At the summary judgment stage where all reasonable doubts and inferences are resolved in non-movant Debtor's favor, U.S. Bank has not put forth sufficient evidence to establish cause, to grant relief. U.S. Bank has failed to establish lack of equity or adequate protection or established other cause for relief from the stay. For these reasons, U.S. Bank's summary judgment motion is denied.
Debtor moves for summary judgment to avoid the purported transfer arguing the bankruptcy petition was filed prior to the recordation of the Deed Under Power and therefore the transfer is subject to avoidance by Debtor.

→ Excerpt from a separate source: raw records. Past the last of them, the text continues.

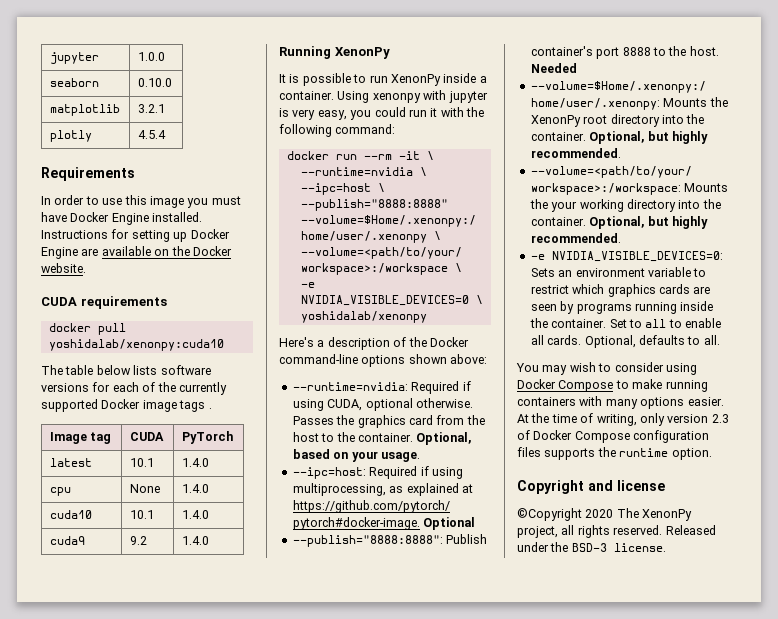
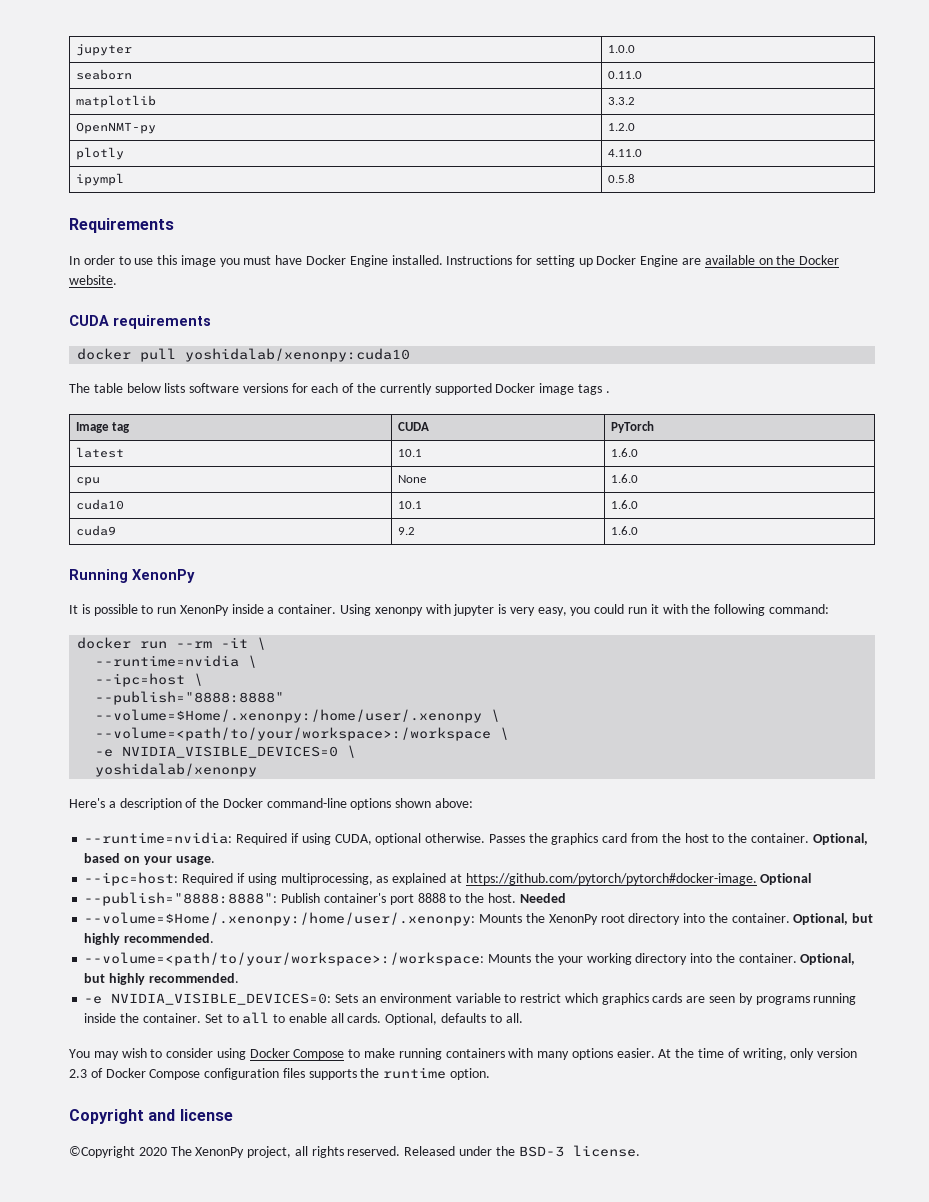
[137,78,172,87] 0.10.0 -> [607,71,642,79] 0.11.0
[137,104,165,113] [49,130,92,142] [137,130,166,139] 3.2.1 // plotly | 4.5.4 -> [607,97,635,105] [75,122,156,134] [607,123,635,131] [75,147,124,160] [607,149,642,157] [75,173,124,186] [607,174,635,183] 3.3.2 // OpenNMT-py | 1.2.0 // plotly | 4.11.0 // ipympl | 0.5.8
[181,458,209,467] 1.4.0 -> [610,448,638,457] 1.6.0
[181,484,209,493] 1.4.0 -> [610,474,638,483] 1.6.0
[181,510,209,519] 1.4.0 -> [610,500,638,509] 1.6.0
[181,536,209,545] 1.4.0 -> [610,526,638,535] 1.6.0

In response, U.S. Bank states Debtor does not have standing to avoid the transfer under 11 U.S.C. §544 (a) (3). Furthermore, U.S. Bank contends even if Debtor has standing, he does not qualify as a bona fide purchaser for value because its security deed was of record giving notice of the debt and would put a buyer on "inquiry notice" to investigate further.
A chapter 13 debtor has standing to avoid a transfer using the 11 U.S.C. §544 "strong arm powers" of the trustee if it impairs Debtor's exemptions under §522(g) and the trustee does not attempt to avoid the transfer.
Furthermore, even if Debtor has standing, he is not entitled to summary judgment because to avoid the transfer under 11 U.S.C. §544 because he would have been on inquiry notice of U.S. Bank's interest in the property and therefore does not qualify as a bona fide purchaser for value. What constitutes notice to the hypothetical purchaser is determined by state law.
At the time of filing of the bankruptcy petition, U.S. Bank's security deed had not been cancelled. The recording of the security deed would have put a hypothetical purchaser on notice to inquire into the status of the debt owed to U.S. Bank.
Furthermore, because there is a dispute as to whether the property was property of the bankruptcy estate at the time of filing of the petition, summary judgment avoiding a post-petition transfer under 11 U.S.C. §549 and voiding of the transfer as a violation of the automatic stay of 11 U.S.C. §362(a) and any subsequent damages is not appropriate at this time. Therefore, Debtor is not entitled to judgment as a matter of law.
For the foregoing reasons, it is ORDERED that U.S. Bank's Motion for Summary Judgment and Debtor's Motion for Summary Judgment are DENIED.